Scan the entries below for the string "elbow" and copy every line where it turns up.

(Records from a collection)
—————

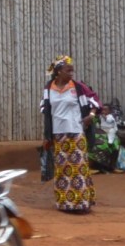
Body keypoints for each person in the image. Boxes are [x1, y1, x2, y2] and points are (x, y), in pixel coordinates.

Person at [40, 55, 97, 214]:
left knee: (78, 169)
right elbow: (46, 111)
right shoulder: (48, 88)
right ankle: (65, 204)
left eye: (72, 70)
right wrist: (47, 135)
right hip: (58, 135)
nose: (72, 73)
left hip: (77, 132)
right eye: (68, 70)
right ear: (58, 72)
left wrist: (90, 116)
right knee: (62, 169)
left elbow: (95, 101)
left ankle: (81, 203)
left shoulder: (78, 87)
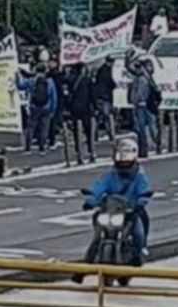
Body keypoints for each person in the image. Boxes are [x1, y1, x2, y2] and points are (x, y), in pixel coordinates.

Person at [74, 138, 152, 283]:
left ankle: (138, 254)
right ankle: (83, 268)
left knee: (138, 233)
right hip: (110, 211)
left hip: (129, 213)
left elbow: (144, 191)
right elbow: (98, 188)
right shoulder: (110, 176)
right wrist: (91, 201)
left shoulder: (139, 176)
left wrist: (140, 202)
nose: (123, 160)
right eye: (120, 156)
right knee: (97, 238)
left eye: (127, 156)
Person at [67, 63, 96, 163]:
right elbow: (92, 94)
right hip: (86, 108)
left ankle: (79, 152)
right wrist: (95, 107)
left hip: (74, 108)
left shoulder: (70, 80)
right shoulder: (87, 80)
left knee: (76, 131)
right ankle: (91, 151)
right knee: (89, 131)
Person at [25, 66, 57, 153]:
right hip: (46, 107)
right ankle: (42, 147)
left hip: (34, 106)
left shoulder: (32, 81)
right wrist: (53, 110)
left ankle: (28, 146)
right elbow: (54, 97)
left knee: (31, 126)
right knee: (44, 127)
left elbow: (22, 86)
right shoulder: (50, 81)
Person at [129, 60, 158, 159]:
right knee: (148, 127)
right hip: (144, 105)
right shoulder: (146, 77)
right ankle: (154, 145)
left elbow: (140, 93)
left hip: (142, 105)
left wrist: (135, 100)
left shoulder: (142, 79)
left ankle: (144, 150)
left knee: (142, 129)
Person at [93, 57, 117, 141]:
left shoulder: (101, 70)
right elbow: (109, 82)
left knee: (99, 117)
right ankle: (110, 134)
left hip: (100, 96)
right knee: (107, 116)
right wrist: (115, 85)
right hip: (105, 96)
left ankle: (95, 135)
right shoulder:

—————

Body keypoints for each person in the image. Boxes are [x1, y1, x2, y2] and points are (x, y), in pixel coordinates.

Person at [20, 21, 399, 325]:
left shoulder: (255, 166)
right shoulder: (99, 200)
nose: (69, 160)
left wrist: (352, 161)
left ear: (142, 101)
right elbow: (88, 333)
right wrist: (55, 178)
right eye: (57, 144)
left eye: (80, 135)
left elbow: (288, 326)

—————

Answer for the task.
right elbow: (46, 111)
left elbow: (95, 101)
left elbow: (144, 191)
right elbow: (98, 188)
right elbow: (92, 94)
right elbow: (54, 97)
left elbow: (22, 86)
left elbow: (140, 93)
right elbow: (109, 82)
right elbow: (88, 333)
left elbow: (288, 326)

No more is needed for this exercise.